少しタイトル変更しています。宜しくお願いします。

 ――迷宮の『試練』。

 それは文字通り、地下十階層、二十階層、三十階層……というような形で十階層ごとに存在する、冒険者たちへの関門である。

 知恵を振り絞って『試練』を突破し、扉を開いたとしても、その先には十階層ごとに出現するボスモンスターが待っている。ボスモンスターは、ボスを名乗るだけはあり、規格外の力と知能を誇ることがほとんどだ。それゆえに単一パーティで討伐するのは厳しいので、一流パーティをいくつか集めてレイドを組んで挑戦したこともある。

『試練』、そしてボスモンスター。

 そういう形で、最前線を進むパーティは知恵と力、そして勇気を試されることになる。

 けれど――まあ、クリアされてしまえば後続には関係ない。

『試練』の解き方はとうに広まっているし、ボスモンスターが出現するのは基本的に一度だけだ。当然、すでに地下十階層の『試練』はクリアされ、ボスモンスターも討伐されているので、実際この先に何らかの危険があるわけではない。

 けれどサラが一流を目指す冒険者であるのなら、このあたりのことはよく知っておいた方がいいだろう。

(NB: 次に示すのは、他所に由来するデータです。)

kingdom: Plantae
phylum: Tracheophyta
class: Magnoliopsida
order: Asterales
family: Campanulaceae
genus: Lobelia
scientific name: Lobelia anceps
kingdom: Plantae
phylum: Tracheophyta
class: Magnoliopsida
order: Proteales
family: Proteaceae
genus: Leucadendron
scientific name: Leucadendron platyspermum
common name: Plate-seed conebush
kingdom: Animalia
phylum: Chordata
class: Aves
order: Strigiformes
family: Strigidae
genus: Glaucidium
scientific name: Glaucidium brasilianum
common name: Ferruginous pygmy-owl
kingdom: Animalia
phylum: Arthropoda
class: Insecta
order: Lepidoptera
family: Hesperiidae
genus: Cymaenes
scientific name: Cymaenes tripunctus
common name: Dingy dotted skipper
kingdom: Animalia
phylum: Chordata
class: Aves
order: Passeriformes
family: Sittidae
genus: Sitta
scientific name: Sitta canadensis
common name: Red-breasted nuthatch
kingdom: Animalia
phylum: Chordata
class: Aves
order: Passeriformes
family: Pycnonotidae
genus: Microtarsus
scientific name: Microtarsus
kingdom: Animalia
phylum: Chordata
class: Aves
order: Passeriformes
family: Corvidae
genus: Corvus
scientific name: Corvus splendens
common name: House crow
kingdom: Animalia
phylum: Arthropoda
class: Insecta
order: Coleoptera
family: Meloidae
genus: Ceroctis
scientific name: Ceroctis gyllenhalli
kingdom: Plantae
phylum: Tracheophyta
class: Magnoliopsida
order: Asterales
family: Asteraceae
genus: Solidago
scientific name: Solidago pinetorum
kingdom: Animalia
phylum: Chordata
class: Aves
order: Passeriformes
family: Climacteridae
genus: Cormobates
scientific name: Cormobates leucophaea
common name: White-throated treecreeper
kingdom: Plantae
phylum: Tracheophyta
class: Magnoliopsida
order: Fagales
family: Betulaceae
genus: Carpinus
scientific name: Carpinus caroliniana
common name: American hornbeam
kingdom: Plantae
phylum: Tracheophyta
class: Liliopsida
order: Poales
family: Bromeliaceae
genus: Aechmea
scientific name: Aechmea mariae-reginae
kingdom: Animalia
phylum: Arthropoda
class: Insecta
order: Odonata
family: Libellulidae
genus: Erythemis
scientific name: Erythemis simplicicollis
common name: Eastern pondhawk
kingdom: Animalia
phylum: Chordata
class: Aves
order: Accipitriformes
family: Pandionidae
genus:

 そんなことを説明しながら歩いていき、俺たちは扉の前で止まった。

 両開きの扉は開いている。

『試練』はとうの昔にクリアされているのだから当然だけれど、俺はあえて扉を閉めた。


「どうして閉めるの?」

「サラが一流を目指すなら、『試練』のことも多少は知っておいた方がいい」


 閉められた扉には、古びた文字で文章が記載してあった。


「何だろう? ――星々が示す魔女の名前を導け……?」

「地下十階層の謎は、まあ小手調べってところなのか割と簡単だ」


 俺はそう言いながら上を指し示す。サラは素直に天井を仰いだ。


「えっ……?」


 そこには――星々が映っている。

 先ほどまで天井だった部分が、一時的に夜空と化しているのだ。


「迷宮、すごいね……」

「迷宮は魔女が作った。だから、こうやって挑む人のための試練も用意している」


 その夜空は、正確に言えば地上から見える夜空とは違う。

 とある四つの星だけが明確に輝いていた。

 四つの星々は、不格好な台形を描くような形で宙に浮かんでいる。


「これは、どういうことなんだろ?」

「――通称、マルグスリア四つ星。名前の由来までは知らんが……答えはそのままだよ」

「?」

「この迷宮を作った魔女の名前が、マルグスリアだってことさ」


 この迷宮がマルグスリア迷宮と呼ばれ、都市の名前にもなっているのは、すべてこの地下十階層の『試練』で、製作者である魔女の正体が明らかになったからだ。


「今の最新踏破記録が地下四十七階層である以上、『試練』は地下四十階層までは解き明かされているわけだ」

「ロイドも、謎を解いたの?」

「まあ地下三十階層と四十階層の『試練』なら一緒に考えはしたが、実際に解き明かしたのはほとんどレックスだな……」


 ちなみに地下十階層、二十階層の『試練』は、サラの師匠ロベルト率いる『未来を切り拓く星々』が謎を解き明かし、ボスモンスターも討伐している。

 すべての『試練』が地下十階層のように簡単ならいいのだけれど、そうはいかない。

 ともあれ俺たちは扉を再び開き、奥の広間へと歩き始めた。

 異様に広い、六角形状の広間。何だか闘技場のような雰囲気があった。


「ここが、ボスモンスターが出現する部屋。通称ボス部屋だ」

「ボス部屋かぁ……それってどこも、こういう闘技場みたいな感じなの?」

「それはボス部屋によってまちまちだな……。ここのボスは多分、こういう場所での真っ向勝負が好きだったんだろ。というかロベルトがそういう話をしていた気がする」

「そうなんだ! 師匠、わたしには迷宮の話は全然してくれなかったからなぁ……」

「そうか? 割と語りたがりのタイプだったと思うが」

「――自慢したいのは山々だが、お前は自分の目で見て確かめろ……って」


 確かに、そんなことも言いそうな男だった。

 ちょっと不満そうなサラを見て、俺は思わず苦笑を浮かべる。

 

「だから、先に進んで、もっと確かめたいんだ!」

「そうしたいのは山々だが……」


 サラの元気な台詞に対して、俺は言葉を濁した。

 今日の目標は上層中盤――つまりは今ここ、地下十階層だ。

『試練』とボスモンスターについて現場で説明することもできたし、目的は果たした。

 まあサラもまだまだ元気そうだし体力的には大丈夫そうだが……。


「どうしたの、ロイド?」


 よく分からない不安が、腹の底に溜まっているような気がした。

 それでも現実を認識すれば、確かにサラの方が正しい。時間はまだあるし、戦闘も少なかったから体力もありあまっている。中層に入るのは人数的に厳しいけれど、地下十四層ぐらいまでなら、サラを俺が支援すれば何とかなるはずだ。


「いや……分かった。行くか」


 だから俺は首を振って、ちょっと先で待っているサラを追いかけるのだった。